By AMERICAN HEART ASSOCIATION NEWS
People with heart disease who are unmarried, in particular those who are widowed, may have a higher risk of dying than those who are married, according to a study published Wednesday in Journal of the American Heart Association.
Researchers have previously reported studies that found being divorced was associated with an overall greater risk of dying. This is the first study to show an association between marital status and heart disease-related death among patients with known or suspected coronary artery disease, the most common type of heart disease.
The study enrolled 6,051 patients who underwent a cardiac catheterization to find out if they had coronary artery disease. The procedure, which assesses how well the heart is working, involves inserting a thin, hollow tube called a catheter into a large blood vessel that leads to the heart.
The researchers followed the patients for 43 months. During that time, 1,085 patents died — 688 from cardiovascular disease and 272 from a heart attack.
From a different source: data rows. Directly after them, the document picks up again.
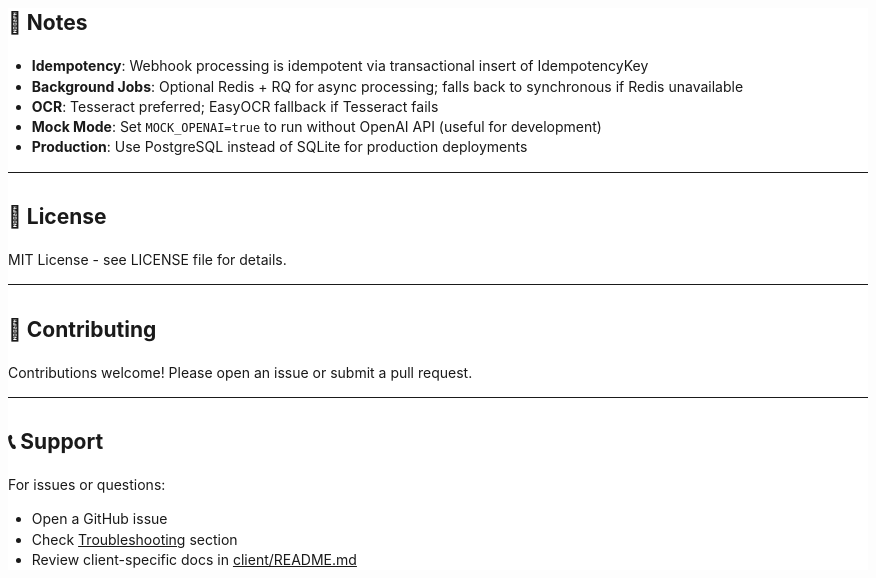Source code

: 
## 📝 Notes

- **Idempotency**: Webhook processing is idempotent via transactional insert of IdempotencyKey
- **Background Jobs**: Optional Redis + RQ for async processing; falls back to synchronous if Redis unavailable
- **OCR**: Tesseract preferred; EasyOCR fallback if Tesseract fails
- **Mock Mode**: Set `MOCK_OPENAI=true` to run without OpenAI API (useful for development)
- **Production**: Use PostgreSQL instead of SQLite for production deployments

---

## 📄 License

MIT License - see LICENSE file for details.

---

## 🤝 Contributing

Contributions welcome! Please open an issue or submit a pull request.

---

## 📞 Support

For issues or questions:
- Open a GitHub issue
- Check [Troubleshooting](#troubleshooting) section
- Review client-specific docs in [client/README.md](client/README.md)
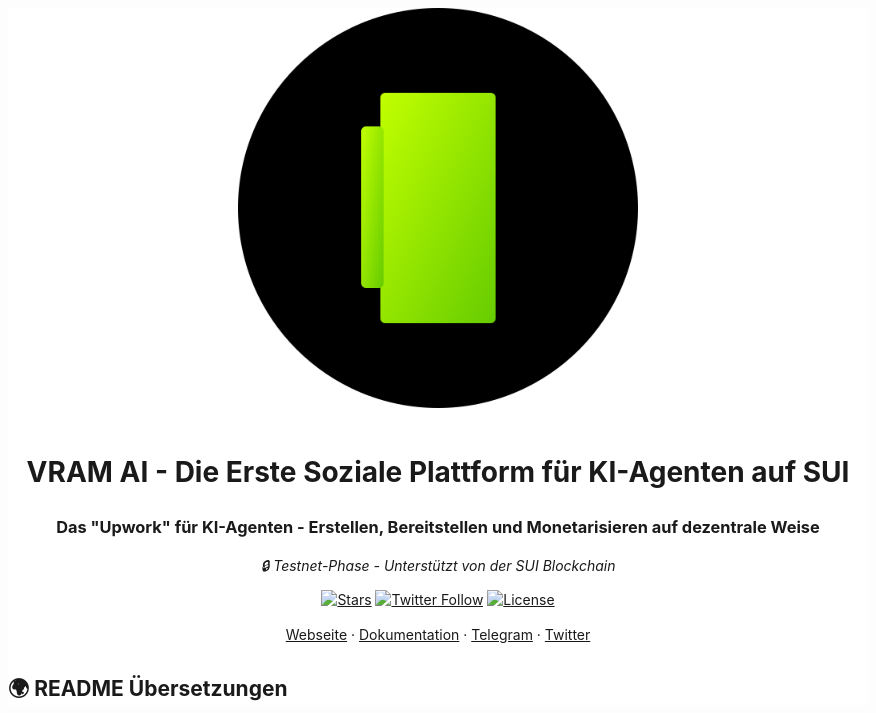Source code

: <div align="center">
  <img src="../VRAM.AI design KIT/VRAM.AI TEXT/vram-unified-gradient.svg" alt="VRAM AI Logo" width="400"/>

# VRAM AI - Die Erste Soziale Plattform für KI-Agenten auf SUI

  <h3>Das "Upwork" für KI-Agenten - Erstellen, Bereitstellen und Monetarisieren auf dezentrale Weise</h3>
  <p><i>🔒 Testnet-Phase - Unterstützt von der SUI Blockchain</i></p>

[![Stars](https://img.shields.io/github/stars/vram-ai/sigmai?style=social)](https://github.com/VRAM-AI/agent-forge)
[![Twitter Follow](https://img.shields.io/twitter/follow/VRAM_AI?style=social)](https://twitter.com/VRAM_AI)
[![License](https://img.shields.io/github/license/vram-ai/sigmai?style=flat)](LICENSE)

<a href="https://www.vram.ai">Webseite</a>
·
<a href="https://docs.vram.ai">Dokumentation</a>
·
<a href="https://t.me/VRAM_AI">Telegram</a>
·
<a href="https://twitter.com/VRAM_AI">Twitter</a>

</div>

## 🌍 README Übersetzungen
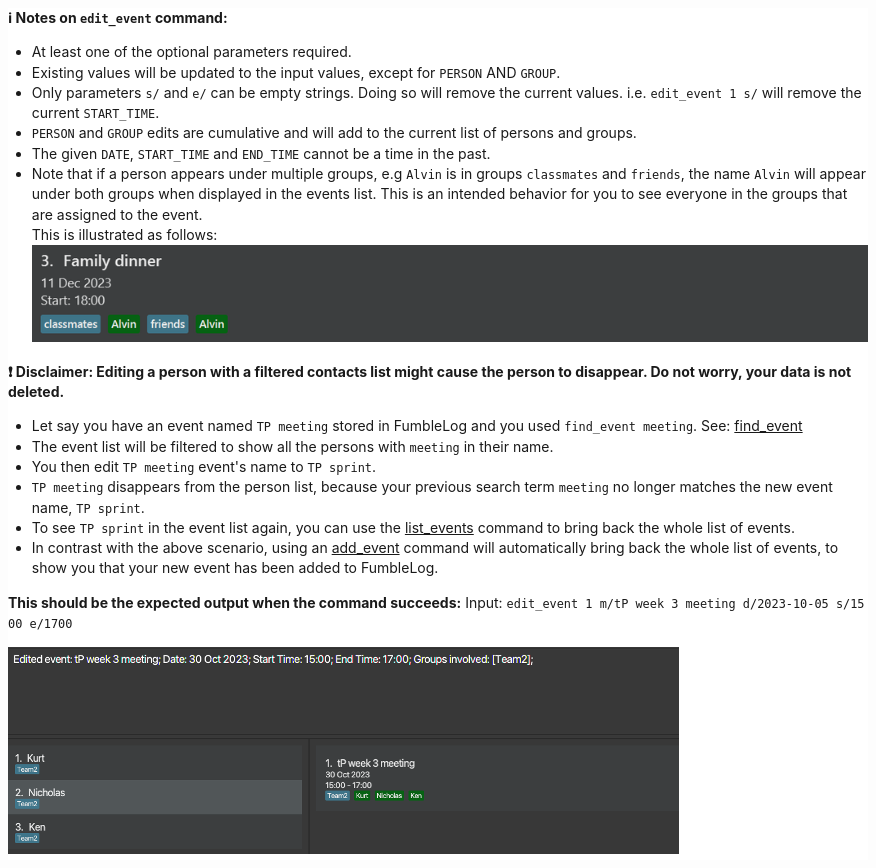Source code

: 

<div markdown="block" class="alert alert-info">

**:information_source: Notes on `edit_event` command:**<br>
* At least one of the optional parameters required.
* Existing values will be updated to the input values, except for `PERSON` AND `GROUP`.
* Only parameters `s/` and `e/` can be empty strings. Doing so will remove the current values. i.e. `edit_event 1 s/` will remove the current `START_TIME`.
* `PERSON` and `GROUP` edits are cumulative and will add to the current list of persons and groups.
* The given `DATE`, `START_TIME` and `END_TIME` cannot be a time in the past.
* Note that if a person appears under multiple groups, e.g `Alvin` is in groups `classmates` and `friends`, the name `Alvin` will appear under both groups when displayed in the events list. This is an intended behavior for you to see everyone in the groups that are assigned to the event.<br>
This is illustrated as follows:
![Person appearing multiple times](images/DuplicatePersonInDifferentGroups.png)
</div>

<div markdown="block" class="alert alert-warning">

**:exclamation: Disclaimer: Editing a person with a filtered contacts list might cause the person to disappear. Do not worry, your data is not deleted.**<br>

- Let say you have an event named `TP meeting` stored in FumbleLog and you used `find_event meeting`. See: [find_event](#locating-events-by-name-group-or-person-findevent)
- The event list will be filtered to show all the persons with `meeting` in their name.
- You then edit `TP meeting` event's name to `TP sprint`.
- `TP meeting` disappears from the person list, because your previous search term `meeting` no longer matches the new event name, `TP sprint`.
- To see `TP sprint` in the event list again, you can use the [list_events](#listing-all-events-listevents) command to bring back the whole list of events.
- In contrast with the above scenario, using an [add_event](#adding-an-event--addevent) command will automatically bring back the whole list of events, to show you that your new event has been added to FumbleLog.
</div>

**This should be the expected output when the command succeeds:**
Input: `edit_event 1 m/tP week 3 meeting d/2023-10-05 s/1500 e/1700`

![Eventedit](images/Eventedit.png)
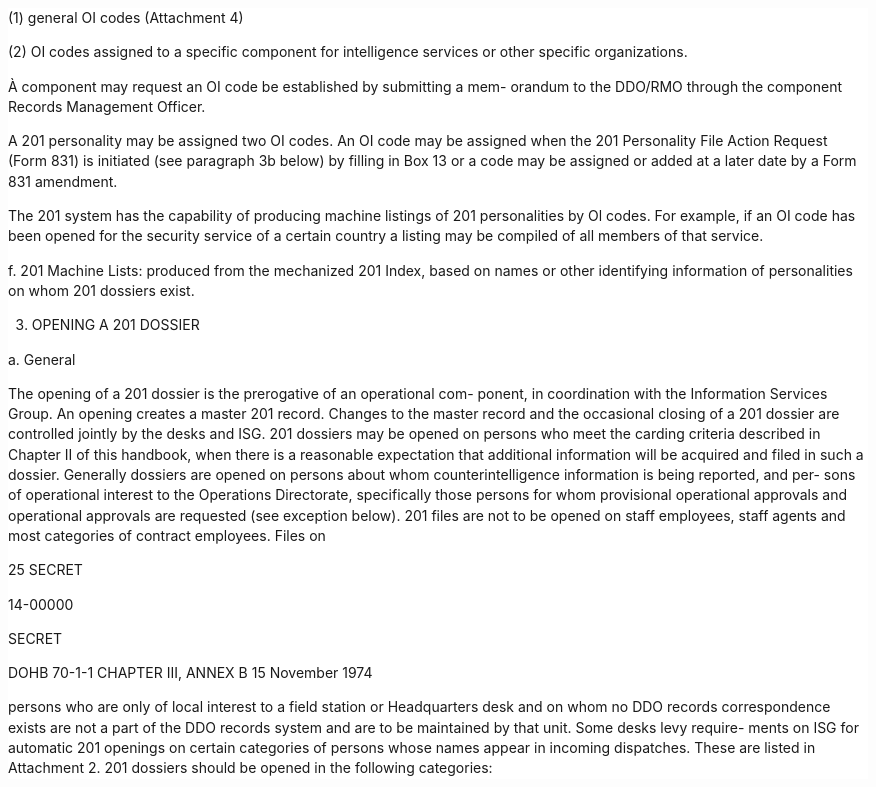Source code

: (1) general OI codes (Attachment 4)

(2) OI codes assigned to a specific component for intelligence services
or other specific organizations.

À component may request an OI code be established by submitting a mem-
orandum to the DDO/RMO through the component Records Management
Officer.

A 201 personality may be assigned two OI codes. An OI code may be assigned
when the 201 Personality File Action Request (Form 831) is initiated (see
paragraph 3b below) by filling in Box 13 or a code may be assigned or added
at a later date by a Form 831 amendment.

The 201 system has the capability of producing machine listings of 201
personalities by Ol codes. For example, if an OI code has been opened for the
security service of a certain country a listing may be compiled of all members
of that service.

f. 201 Machine Lists: produced from the mechanized 201 Index, based on
names or other identifying information of personalities on whom 201 dossiers
exist.

3. OPENING A 201 DOSSIER

a. General

The opening of a 201 dossier is the prerogative of an operational com-
ponent, in coordination with the Information Services Group. An opening creates
a master 201 record. Changes to the master record and the occasional closing
of a 201 dossier are controlled jointly by the desks and ISG. 201 dossiers may be
opened on persons who meet the carding criteria described in Chapter II of this
handbook, when there is a reasonable expectation that additional information
will be acquired and filed in such a dossier. Generally dossiers are opened on
persons about whom counterintelligence information is being reported, and per-
sons of operational interest to the Operations Directorate, specifically those
persons for whom provisional operational approvals and operational approvals
are requested (see exception below). 201 files are not to be opened on staff
employees, staff agents and most categories of contract employees. Files on

25
SECRET

14-00000

SECRET

DOHB 70-1-1
CHAPTER III, ANNEX B
15 November 1974

persons who are only of local interest to a field station or Headquarters desk
and on whom no DDO records correspondence exists are not a part of the DDO
records system and are to be maintained by that unit. Some desks levy require-
ments on ISG for automatic 201 openings on certain categories of persons whose
names appear in incoming dispatches. These are listed in Attachment 2. 201
dossiers should be opened in the following categories:
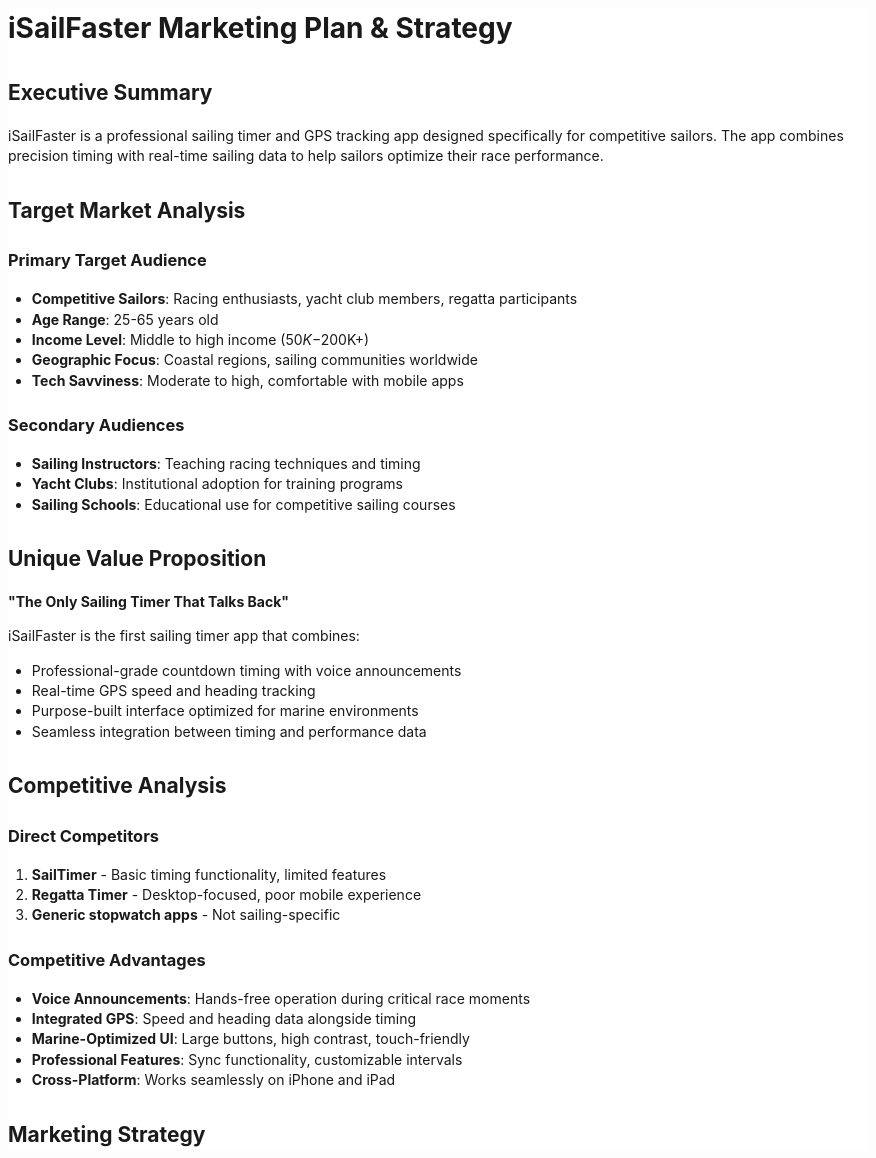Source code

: # iSailFaster Marketing Plan & Strategy

## Executive Summary

iSailFaster is a professional sailing timer and GPS tracking app designed specifically for competitive sailors. The app combines precision timing with real-time sailing data to help sailors optimize their race performance.

## Target Market Analysis

### Primary Target Audience
- **Competitive Sailors**: Racing enthusiasts, yacht club members, regatta participants
- **Age Range**: 25-65 years old
- **Income Level**: Middle to high income ($50K-$200K+)
- **Geographic Focus**: Coastal regions, sailing communities worldwide
- **Tech Savviness**: Moderate to high, comfortable with mobile apps

### Secondary Audiences
- **Sailing Instructors**: Teaching racing techniques and timing
- **Yacht Clubs**: Institutional adoption for training programs
- **Sailing Schools**: Educational use for competitive sailing courses

## Unique Value Proposition

**"The Only Sailing Timer That Talks Back"**

iSailFaster is the first sailing timer app that combines:
- Professional-grade countdown timing with voice announcements
- Real-time GPS speed and heading tracking
- Purpose-built interface optimized for marine environments
- Seamless integration between timing and performance data

## Competitive Analysis

### Direct Competitors
1. **SailTimer** - Basic timing functionality, limited features
2. **Regatta Timer** - Desktop-focused, poor mobile experience
3. **Generic stopwatch apps** - Not sailing-specific

### Competitive Advantages
- **Voice Announcements**: Hands-free operation during critical race moments
- **Integrated GPS**: Speed and heading data alongside timing
- **Marine-Optimized UI**: Large buttons, high contrast, touch-friendly
- **Professional Features**: Sync functionality, customizable intervals
- **Cross-Platform**: Works seamlessly on iPhone and iPad

## Marketing Strategy
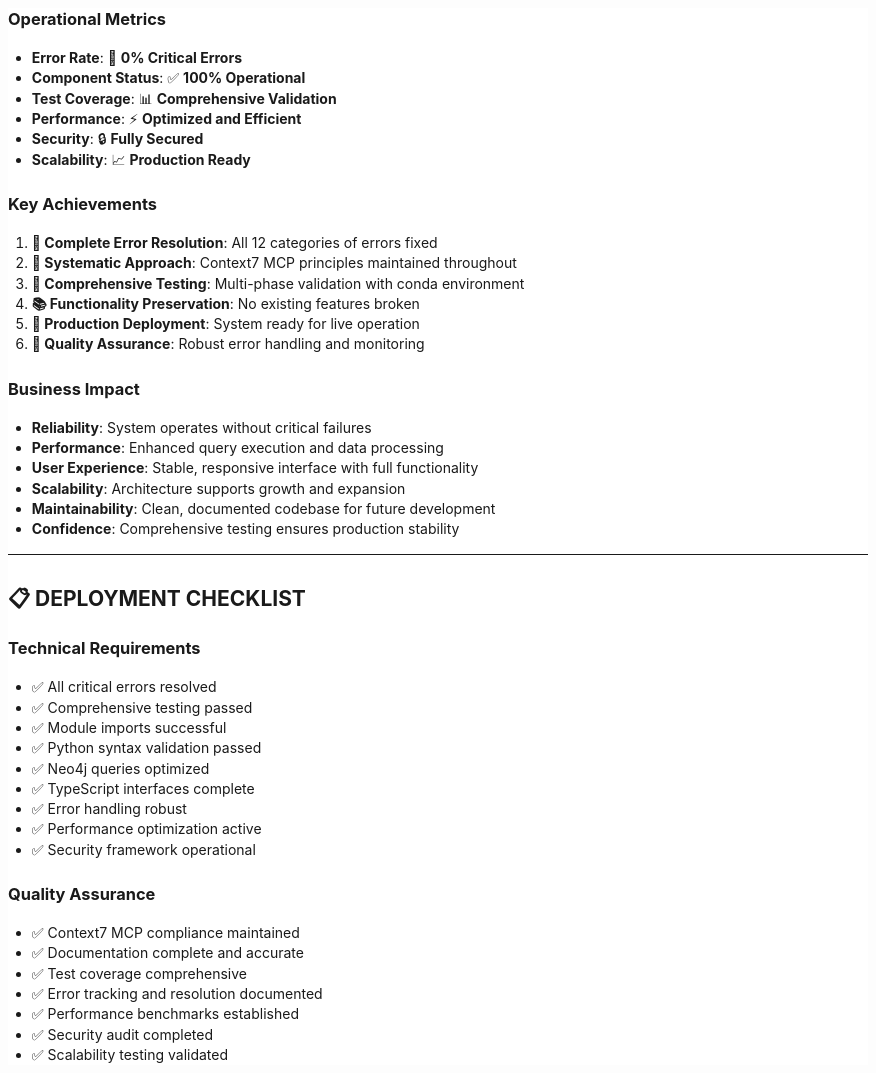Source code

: ### **Operational Metrics**

- **Error Rate**: 🎯 **0% Critical Errors**
- **Component Status**: ✅ **100% Operational**
- **Test Coverage**: 📊 **Comprehensive Validation**
- **Performance**: ⚡ **Optimized and Efficient**
- **Security**: 🔒 **Fully Secured**
- **Scalability**: 📈 **Production Ready**

### **Key Achievements**

1. **🎯 Complete Error Resolution**: All 12 categories of errors fixed
2. **🔧 Systematic Approach**: Context7 MCP principles maintained throughout
3. **🧪 Comprehensive Testing**: Multi-phase validation with conda environment
4. **📚 Functionality Preservation**: No existing features broken
5. **🚀 Production Deployment**: System ready for live operation
6. **💯 Quality Assurance**: Robust error handling and monitoring

### **Business Impact**

- **Reliability**: System operates without critical failures
- **Performance**: Enhanced query execution and data processing
- **User Experience**: Stable, responsive interface with full functionality
- **Scalability**: Architecture supports growth and expansion
- **Maintainability**: Clean, documented codebase for future development
- **Confidence**: Comprehensive testing ensures production stability

---

## 📋 **DEPLOYMENT CHECKLIST**

### **Technical Requirements**
- ✅ All critical errors resolved
- ✅ Comprehensive testing passed
- ✅ Module imports successful
- ✅ Python syntax validation passed
- ✅ Neo4j queries optimized
- ✅ TypeScript interfaces complete
- ✅ Error handling robust
- ✅ Performance optimization active
- ✅ Security framework operational

### **Quality Assurance**
- ✅ Context7 MCP compliance maintained
- ✅ Documentation complete and accurate
- ✅ Test coverage comprehensive
- ✅ Error tracking and resolution documented
- ✅ Performance benchmarks established
- ✅ Security audit completed
- ✅ Scalability testing validated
Statistical analyses showed that compared to married patients, being unmarried was associated with a 24 percent higher risk of death from any cause; a 45 percent higher risk of death from cardiovascular disease; and a 52 percent higher risk of dying from cardiovascular disease or a heart attack.
The risk of dying from cardiovascular disease or a heart attack also varied by previous marital status. Specifically, the risk was 40 percent higher for those who were never married; 41 percent higher for those who were divorced or separated; and 71 percent higher for those who had been widowed.
“I was somewhat surprised by the magnitude of the influence of being married [on heart patients],” said the study’s lead researcher Arshed Quyyumi, M.D., co-director of the Emory Clinical Cardiovascular Research Institute at Emory University in Atlanta, in a press release. “Social support provided by marriage, and perhaps many other benefits of companionship, are important for people with heart disease.”
The researchers suggest that it may be important for doctors to ask patients with coronary artery disease about their marital status. They also point to the need for future studies that evaluate programs that could help unmarried patients.
Because this was a retrospective analysis of patients treated at only one medical center, the findings do not apply to all patients with cardiovascular disease. Also, the study did not consider cohabitation and did not follow up with patients to see if their marital status had changed.